Workamping jobs run in seasons for RVers who want to work as they travel. Private campgrounds in tourist destinations hire RVers to work onsite for a variety of paid and unpaid positions.

The Workamping Season

What exactly is the Workamping Season? Is it the same as the camping season? Do all Workamper employers hire for the same time frames? These are the questions that many ask time after time, as there has been some confusion on the definition of the actual Workamper Season… let’s clear that up!

The official Workamping Season coincides with the camping season, which starts around Memorial Day and ends right after Labor Day. The exact dates are not defined nor are they important, because not only do employers hire for a variety of start and end dates, they also might ask you to start in the spring or stay through the winter.

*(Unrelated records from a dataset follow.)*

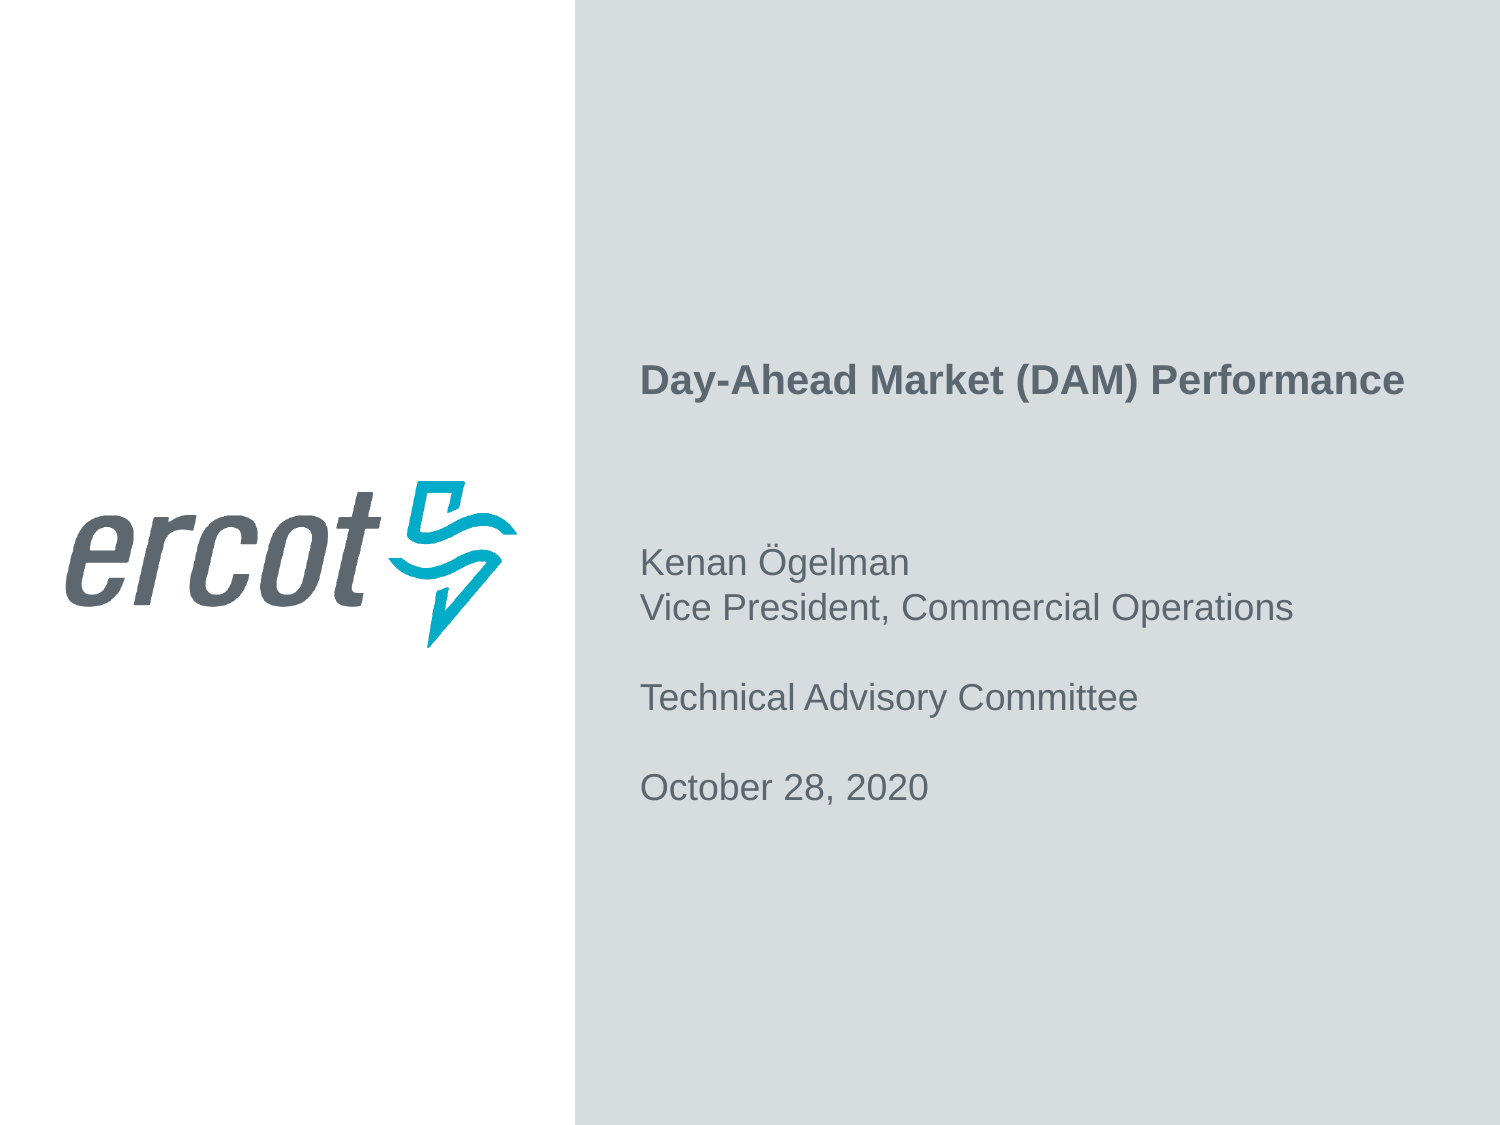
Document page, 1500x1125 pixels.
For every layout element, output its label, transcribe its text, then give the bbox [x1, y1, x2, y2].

picture [56, 471, 525, 654]
text_box Day-Ahead Market (DAM) Performance Kenan Ögelman Vice President, Commercial Operations Technical Advisory Committee October 28, 2020 [624, 345, 1500, 816]
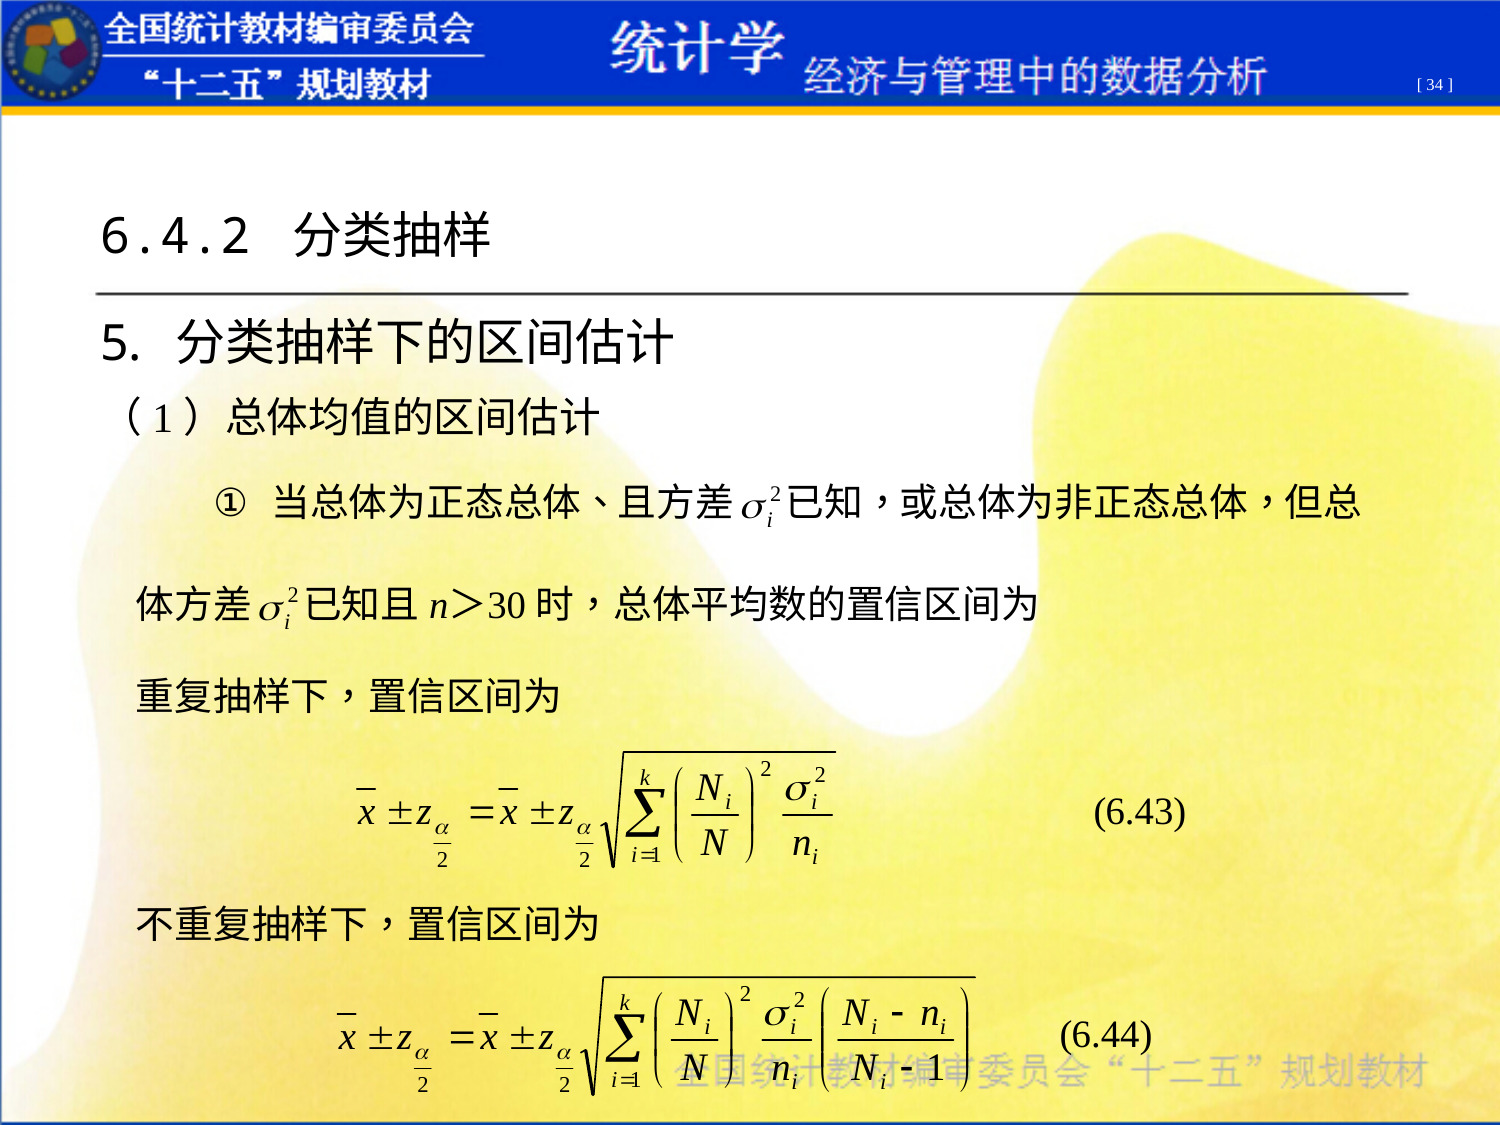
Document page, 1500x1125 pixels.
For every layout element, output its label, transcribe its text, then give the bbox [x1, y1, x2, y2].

text_box [ 34 ] [1364, 66, 1468, 142]
text_box 分类抽样下的区间估计 （1）总体均值的区间估计 [85, 302, 1447, 661]
picture [0, 1, 1500, 1125]
text_box 6.4.2 分类抽样 [85, 196, 1468, 271]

During the Workamping Season jobs are plentiful. employers are also often overwhelmed with the response to their advertising and the interest to their open positions. Competition is higher overall, but can really be high for places like Alaska, Seattle, Maine, and National Parks.

Start applying early in the fall/winter and you will be successful in getting a head start on the masses. Line up your summer gigs before spring starts to make sure you get your perfect position. The Workamping Season is essentially the easiest time to find work. The winter, on the other hand, is more of a challenge, so let’s spend most of our time in this chapter discussing those details.

The Winter Season

Family dinners, holiday parties, and for a lot of Workampers, the end of the Camperforce season all mark the start of the next leg of the Workamping adventure…the Winter Season.

Workamping during the winter really isn’t unusual. It will require a little more planning and forethought than the typical route of securing a job for the Workamping Season!

The Winter Season brings a bucket load of questions, tons of uncertainty, and even some restlessness as the Workamper chooses to settle into monthly stays at snowbird-friendly parks in the south and far west, still wondering if they could have found a job for the winter instead.

The idea that Workamping during the winter is minimal – and to some extent none existent – is one to be taken lightly. It’s pretty far from the truth if you’re willing to step outside your comfort zones, plan ahead, and maybe use some creativity to find a position you feel good about.